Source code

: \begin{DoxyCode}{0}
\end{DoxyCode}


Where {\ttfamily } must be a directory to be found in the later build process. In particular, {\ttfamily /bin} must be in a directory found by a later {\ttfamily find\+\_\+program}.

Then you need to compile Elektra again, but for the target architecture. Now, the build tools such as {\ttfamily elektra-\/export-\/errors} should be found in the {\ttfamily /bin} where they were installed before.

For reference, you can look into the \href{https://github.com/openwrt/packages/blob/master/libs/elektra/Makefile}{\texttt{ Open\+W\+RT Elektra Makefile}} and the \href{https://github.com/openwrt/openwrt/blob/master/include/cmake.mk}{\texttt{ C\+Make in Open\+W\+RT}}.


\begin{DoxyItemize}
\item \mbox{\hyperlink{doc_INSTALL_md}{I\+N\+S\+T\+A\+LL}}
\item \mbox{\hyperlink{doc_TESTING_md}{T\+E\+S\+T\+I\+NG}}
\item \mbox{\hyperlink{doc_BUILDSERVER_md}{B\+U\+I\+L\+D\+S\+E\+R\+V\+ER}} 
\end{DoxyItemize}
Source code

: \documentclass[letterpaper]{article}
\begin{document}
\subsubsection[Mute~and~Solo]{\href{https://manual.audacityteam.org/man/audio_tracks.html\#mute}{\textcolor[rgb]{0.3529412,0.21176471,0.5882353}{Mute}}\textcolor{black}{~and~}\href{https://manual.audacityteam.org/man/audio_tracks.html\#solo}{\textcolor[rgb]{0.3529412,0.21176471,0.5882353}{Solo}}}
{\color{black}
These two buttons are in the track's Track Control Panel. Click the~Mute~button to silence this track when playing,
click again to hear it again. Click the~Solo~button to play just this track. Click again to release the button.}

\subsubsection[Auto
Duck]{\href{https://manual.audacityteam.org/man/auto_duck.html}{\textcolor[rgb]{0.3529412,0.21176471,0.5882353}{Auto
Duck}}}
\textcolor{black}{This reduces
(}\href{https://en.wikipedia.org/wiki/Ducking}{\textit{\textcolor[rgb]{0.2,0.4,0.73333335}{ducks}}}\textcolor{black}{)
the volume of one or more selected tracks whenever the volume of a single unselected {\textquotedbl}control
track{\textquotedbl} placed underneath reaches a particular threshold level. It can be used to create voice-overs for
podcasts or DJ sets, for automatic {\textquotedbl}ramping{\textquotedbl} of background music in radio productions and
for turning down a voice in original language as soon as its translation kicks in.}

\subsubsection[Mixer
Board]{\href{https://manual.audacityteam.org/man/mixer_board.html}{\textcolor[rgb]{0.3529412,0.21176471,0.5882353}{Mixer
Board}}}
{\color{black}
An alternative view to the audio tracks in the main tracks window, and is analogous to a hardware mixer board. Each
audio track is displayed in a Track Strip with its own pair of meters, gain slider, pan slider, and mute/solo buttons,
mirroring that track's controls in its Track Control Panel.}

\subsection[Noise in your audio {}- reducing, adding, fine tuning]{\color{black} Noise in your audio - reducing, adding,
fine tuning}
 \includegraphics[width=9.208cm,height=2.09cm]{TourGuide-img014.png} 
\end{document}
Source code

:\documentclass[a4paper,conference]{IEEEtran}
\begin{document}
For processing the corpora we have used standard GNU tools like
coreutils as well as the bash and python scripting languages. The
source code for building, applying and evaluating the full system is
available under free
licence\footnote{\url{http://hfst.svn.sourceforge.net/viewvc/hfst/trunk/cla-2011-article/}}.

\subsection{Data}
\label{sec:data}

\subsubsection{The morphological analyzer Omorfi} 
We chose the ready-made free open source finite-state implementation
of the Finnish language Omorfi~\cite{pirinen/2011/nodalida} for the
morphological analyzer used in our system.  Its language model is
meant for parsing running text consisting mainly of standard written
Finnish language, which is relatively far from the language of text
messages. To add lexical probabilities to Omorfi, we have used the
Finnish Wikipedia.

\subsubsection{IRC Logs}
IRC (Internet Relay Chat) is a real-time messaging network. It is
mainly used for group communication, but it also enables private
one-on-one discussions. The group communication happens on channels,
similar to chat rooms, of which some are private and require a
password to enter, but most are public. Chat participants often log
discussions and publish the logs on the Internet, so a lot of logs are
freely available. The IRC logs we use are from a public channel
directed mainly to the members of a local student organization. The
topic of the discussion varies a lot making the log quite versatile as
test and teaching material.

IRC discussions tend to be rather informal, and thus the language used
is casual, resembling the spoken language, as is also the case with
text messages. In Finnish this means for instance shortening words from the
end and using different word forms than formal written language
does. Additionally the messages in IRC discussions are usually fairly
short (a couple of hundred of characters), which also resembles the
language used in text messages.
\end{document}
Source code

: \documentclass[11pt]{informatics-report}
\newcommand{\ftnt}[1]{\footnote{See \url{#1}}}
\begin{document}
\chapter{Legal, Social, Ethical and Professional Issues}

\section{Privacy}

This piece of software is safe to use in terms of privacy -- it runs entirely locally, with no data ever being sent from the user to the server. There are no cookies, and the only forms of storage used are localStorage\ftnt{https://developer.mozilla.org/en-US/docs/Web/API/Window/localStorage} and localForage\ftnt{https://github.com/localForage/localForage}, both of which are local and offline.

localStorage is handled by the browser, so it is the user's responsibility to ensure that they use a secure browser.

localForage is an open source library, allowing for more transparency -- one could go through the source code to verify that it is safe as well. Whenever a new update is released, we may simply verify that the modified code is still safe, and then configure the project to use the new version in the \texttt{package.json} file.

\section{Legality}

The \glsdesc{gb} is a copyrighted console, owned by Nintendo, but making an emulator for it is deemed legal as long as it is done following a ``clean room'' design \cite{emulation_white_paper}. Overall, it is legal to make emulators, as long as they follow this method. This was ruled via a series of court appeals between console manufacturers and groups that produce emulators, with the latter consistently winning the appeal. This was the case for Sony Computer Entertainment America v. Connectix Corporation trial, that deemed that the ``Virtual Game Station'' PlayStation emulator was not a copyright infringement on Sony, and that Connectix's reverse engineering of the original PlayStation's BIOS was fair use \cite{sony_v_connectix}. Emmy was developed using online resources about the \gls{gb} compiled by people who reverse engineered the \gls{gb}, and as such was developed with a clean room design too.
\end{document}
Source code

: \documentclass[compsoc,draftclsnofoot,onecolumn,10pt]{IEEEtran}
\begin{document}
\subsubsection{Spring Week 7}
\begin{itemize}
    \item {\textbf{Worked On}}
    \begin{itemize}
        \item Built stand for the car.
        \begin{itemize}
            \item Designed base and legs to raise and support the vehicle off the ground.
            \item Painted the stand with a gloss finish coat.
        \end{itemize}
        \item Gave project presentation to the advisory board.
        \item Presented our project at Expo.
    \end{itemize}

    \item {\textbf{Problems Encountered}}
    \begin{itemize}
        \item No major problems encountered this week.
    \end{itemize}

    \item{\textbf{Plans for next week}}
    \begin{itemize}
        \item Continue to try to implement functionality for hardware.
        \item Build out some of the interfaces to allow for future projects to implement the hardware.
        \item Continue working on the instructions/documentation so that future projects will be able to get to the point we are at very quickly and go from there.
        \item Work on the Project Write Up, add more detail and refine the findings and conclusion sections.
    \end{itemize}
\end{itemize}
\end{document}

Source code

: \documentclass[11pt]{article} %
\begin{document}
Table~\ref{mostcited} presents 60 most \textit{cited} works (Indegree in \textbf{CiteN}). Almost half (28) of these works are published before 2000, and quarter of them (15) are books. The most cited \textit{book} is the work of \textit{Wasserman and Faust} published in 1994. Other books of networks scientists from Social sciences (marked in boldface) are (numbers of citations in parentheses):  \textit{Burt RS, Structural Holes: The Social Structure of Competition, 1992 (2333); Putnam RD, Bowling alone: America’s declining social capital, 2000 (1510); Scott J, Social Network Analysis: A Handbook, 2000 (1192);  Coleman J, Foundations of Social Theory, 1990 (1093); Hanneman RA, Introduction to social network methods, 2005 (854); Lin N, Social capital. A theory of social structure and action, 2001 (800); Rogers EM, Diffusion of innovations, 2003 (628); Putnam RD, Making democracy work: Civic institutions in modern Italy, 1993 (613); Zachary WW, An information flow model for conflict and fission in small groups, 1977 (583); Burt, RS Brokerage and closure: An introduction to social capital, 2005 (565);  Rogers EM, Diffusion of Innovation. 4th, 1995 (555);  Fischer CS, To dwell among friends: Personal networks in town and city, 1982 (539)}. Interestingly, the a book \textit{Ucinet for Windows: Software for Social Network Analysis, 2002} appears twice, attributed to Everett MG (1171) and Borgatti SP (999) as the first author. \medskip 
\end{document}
────────
● Task item: Write out, from the lines above, only those from the line with "is casual, resembling" to the line with "end and using", exactly as given, including the first and the last.

● Exercise solution:
is casual, resembling the spoken language, as is also the case with
text messages. In Finnish this means for instance shortening words from the
end and using different word forms than formal written language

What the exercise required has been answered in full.